Im trying to read and write tar.gz files from memory using python. I have read over the relevant python docs and have come up with the following minimum working example to demonstrate my issue.

text = "This is a test."
file_name = "test.txt"

text_buffer = io.BytesIO()
text_buffer.write(text.encode(encoding="utf-8"))

tar_buffer = io.BytesIO()

# Start a tar file with the memory buffer as the "file".
with tarfile.open(fileobj=tar_buffer, mode="w:gz") as archive:   

    # We must create a TarInfo object for each file we put into the tar file.
    info = tarfile.TarInfo(file_name)
    text_buffer.seek(0, io.SEEK_END)
    info.size = text_buffer.tell()

    # We have to reset the data frame buffer as tarfile.addfile doesn't do this for us.
    text_buffer.seek(0, io.SEEK_SET)

    # Add the text to the tarfile.
    archive.addfile(info, text_buffer)


with open("test.tar.gz", "wb") as f:
    f.write(tar_buffer.getvalue())

# The following command works fine.
# tar -zxvf test.tar.gz 

archive_contents = dict()

# Start a tar file with the memory buffer as the "file".
with tarfile.open(fileobj=tar_buffer, mode="r:*") as archive:

    for entry in archive:
        entry_fd = archive.extractfile(entry.name)
        archive_contents[entry.name] = entry_fd.read().decode("utf-8")

The odd thing is that extracting the archive with the tar command works completely fine. I see a file test.txt containing the string This is a test..

However for entry in archive immediately finishes as it seems there are no files in the archive. archive.getmembers() returns an empty list.

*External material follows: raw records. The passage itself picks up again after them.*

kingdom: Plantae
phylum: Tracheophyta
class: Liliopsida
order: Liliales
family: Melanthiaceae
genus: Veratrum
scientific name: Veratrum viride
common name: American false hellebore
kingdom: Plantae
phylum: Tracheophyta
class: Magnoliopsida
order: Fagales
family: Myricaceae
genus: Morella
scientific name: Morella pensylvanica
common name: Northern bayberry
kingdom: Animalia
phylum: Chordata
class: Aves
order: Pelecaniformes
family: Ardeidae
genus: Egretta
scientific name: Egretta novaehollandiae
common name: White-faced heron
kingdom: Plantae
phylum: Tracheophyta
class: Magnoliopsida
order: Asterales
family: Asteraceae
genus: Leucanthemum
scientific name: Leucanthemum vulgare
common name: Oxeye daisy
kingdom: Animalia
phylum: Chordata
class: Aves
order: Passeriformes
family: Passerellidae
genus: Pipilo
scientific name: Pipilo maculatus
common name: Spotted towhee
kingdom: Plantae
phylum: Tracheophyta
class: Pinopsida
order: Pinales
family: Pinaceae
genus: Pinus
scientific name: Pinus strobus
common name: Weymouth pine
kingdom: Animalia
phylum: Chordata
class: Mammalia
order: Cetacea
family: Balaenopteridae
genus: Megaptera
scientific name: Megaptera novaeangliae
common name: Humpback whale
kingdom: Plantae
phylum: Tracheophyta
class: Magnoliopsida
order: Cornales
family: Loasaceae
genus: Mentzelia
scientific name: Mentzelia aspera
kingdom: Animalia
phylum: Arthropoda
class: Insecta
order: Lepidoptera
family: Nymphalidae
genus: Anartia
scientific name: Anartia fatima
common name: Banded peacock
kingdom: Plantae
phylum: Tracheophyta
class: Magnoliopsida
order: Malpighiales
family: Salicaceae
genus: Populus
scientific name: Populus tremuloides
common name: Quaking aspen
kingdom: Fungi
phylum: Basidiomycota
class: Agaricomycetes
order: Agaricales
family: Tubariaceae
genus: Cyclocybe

One other odd issue is when I set mode="r:gz" when opening the byte stream I get the following exception

Exception has occurred: ReadError
empty file
tarfile.EmptyHeaderError: empty header

During handling of the above exception, another exception occurred:

  File ".../test.py", line 283, in <module>
    with tarfile.open(fileobj=tar_buffer, mode="r:gz") as archive:
tarfile.ReadError: empty file

I have also tried creating a test.tar.gz file using the tar command (assuming that they may be some issue in the way I was writing the tar file), but I get the same exception.

I must be missing something basic, but I can't seem to find any examples of this online.

  • 1
    You need to reset the position of the buffer to the beginning before you can extract the files because after writing to the tar_buffer, its position is at the end of the file. Therefore, when you try to read from it, there are no files to extract. – Abdulmajeed Feb 24 '23 at 18:46
  • 1
    You are amazing, so obvious in hindsight. Please post as answer so I can accept. – python-cat-1023 Feb 24 '23 at 18:51

1 Answers1

1

You need to reset the position of the buffer to the beginning before you can extract the files because after writing to the tar_buffer, its position is at the end of the file. Therefore, when you try to read from it, there are no files to extract

 with open("test.tar.gz", "wb") as f:
        f.write(tar_buffer.getvalue())
        tar_buffer.seek(0)
    
       archive_contents = dict()
Abdulmajeed
  • 1,502
  • 2
  • 10
  • 13